> **What needs to be done**
Reproduce every line of the listing below word for word.

======== Dataset records

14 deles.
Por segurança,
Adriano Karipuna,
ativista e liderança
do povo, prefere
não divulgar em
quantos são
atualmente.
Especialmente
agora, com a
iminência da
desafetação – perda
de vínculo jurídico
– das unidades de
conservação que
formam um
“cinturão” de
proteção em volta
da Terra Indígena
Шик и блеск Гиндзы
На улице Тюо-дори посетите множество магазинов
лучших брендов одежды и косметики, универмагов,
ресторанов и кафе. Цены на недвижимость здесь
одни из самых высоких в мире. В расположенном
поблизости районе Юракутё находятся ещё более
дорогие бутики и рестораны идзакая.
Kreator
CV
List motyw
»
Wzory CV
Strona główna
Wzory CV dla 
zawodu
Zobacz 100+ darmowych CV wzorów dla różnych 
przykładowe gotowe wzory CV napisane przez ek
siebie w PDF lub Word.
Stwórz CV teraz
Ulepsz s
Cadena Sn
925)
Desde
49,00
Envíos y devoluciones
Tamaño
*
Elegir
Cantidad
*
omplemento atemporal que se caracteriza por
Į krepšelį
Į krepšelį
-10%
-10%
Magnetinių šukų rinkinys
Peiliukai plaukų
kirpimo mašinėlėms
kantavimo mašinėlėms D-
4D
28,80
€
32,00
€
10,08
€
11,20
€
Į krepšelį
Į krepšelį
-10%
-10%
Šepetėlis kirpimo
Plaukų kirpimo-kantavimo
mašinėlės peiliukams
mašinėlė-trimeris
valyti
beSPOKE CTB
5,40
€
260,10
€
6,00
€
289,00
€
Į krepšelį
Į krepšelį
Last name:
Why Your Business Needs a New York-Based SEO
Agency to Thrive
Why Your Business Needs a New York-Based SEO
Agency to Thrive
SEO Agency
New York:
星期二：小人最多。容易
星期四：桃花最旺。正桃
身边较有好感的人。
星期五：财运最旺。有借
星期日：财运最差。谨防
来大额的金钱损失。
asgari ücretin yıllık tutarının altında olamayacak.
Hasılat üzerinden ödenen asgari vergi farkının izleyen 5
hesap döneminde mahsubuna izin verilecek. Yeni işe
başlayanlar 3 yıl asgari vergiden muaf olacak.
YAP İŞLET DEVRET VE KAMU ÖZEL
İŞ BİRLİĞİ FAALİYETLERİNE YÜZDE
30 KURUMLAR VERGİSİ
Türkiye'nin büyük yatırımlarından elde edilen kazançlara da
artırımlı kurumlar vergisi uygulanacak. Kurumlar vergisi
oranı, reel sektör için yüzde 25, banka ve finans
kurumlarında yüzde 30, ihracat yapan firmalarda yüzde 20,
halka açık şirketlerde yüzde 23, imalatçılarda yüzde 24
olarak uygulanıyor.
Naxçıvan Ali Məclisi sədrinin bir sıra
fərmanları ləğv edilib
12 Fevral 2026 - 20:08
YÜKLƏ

================

> **Response area**
14 deles.
Por segurança,
Adriano Karipuna,
ativista e liderança
do povo, prefere
não divulgar em
quantos são
atualmente.
Especialmente
agora, com a
iminência da
desafetação – perda
de vínculo jurídico
– das unidades de
conservação que
formam um
“cinturão” de
proteção em volta
da Terra Indígena
Шик и блеск Гиндзы
На улице Тюо-дори посетите множество магазинов
лучших брендов одежды и косметики, универмагов,
ресторанов и кафе. Цены на недвижимость здесь
одни из самых высоких в мире. В расположенном
поблизости районе Юракутё находятся ещё более
дорогие бутики и рестораны идзакая.
Kreator
CV
List motyw
»
Wzory CV
Strona główna
Wzory CV dla 
zawodu
Zobacz 100+ darmowych CV wzorów dla różnych 
przykładowe gotowe wzory CV napisane przez ek
siebie w PDF lub Word.
Stwórz CV teraz
Ulepsz s
Cadena Sn
925)
Desde
49,00
Envíos y devoluciones
Tamaño
*
Elegir
Cantidad
*
omplemento atemporal que se caracteriza por
Į krepšelį
Į krepšelį
-10%
-10%
Magnetinių šukų rinkinys
Peiliukai plaukų
kirpimo mašinėlėms
kantavimo mašinėlėms D-
4D
28,80
€
32,00
€
10,08
€
11,20
€
Į krepšelį
Į krepšelį
-10%
-10%
Šepetėlis kirpimo
Plaukų kirpimo-kantavimo
mašinėlės peiliukams
mašinėlė-trimeris
valyti
beSPOKE CTB
5,40
€
260,10
€
6,00
€
289,00
€
Į krepšelį
Į krepšelį
Last name:
Why Your Business Needs a New York-Based SEO
Agency to Thrive
Why Your Business Needs a New York-Based SEO
Agency to Thrive
SEO Agency
New York:
星期二：小人最多。容易
星期四：桃花最旺。正桃
身边较有好感的人。
星期五：财运最旺。有借
星期日：财运最差。谨防
来大额的金钱损失。
asgari ücretin yıllık tutarının altında olamayacak.
Hasılat üzerinden ödenen asgari vergi farkının izleyen 5
hesap döneminde mahsubuna izin verilecek. Yeni işe
başlayanlar 3 yıl asgari vergiden muaf olacak.
YAP İŞLET DEVRET VE KAMU ÖZEL
İŞ BİRLİĞİ FAALİYETLERİNE YÜZDE
30 KURUMLAR VERGİSİ
Türkiye'nin büyük yatırımlarından elde edilen kazançlara da
artırımlı kurumlar vergisi uygulanacak. Kurumlar vergisi
oranı, reel sektör için yüzde 25, banka ve finans
kurumlarında yüzde 30, ihracat yapan firmalarda yüzde 20,
halka açık şirketlerde yüzde 23, imalatçılarda yüzde 24
olarak uygulanıyor.
Naxçıvan Ali Məclisi sədrinin bir sıra
fərmanları ləğv edilib
12 Fevral 2026 - 20:08
YÜKLƏ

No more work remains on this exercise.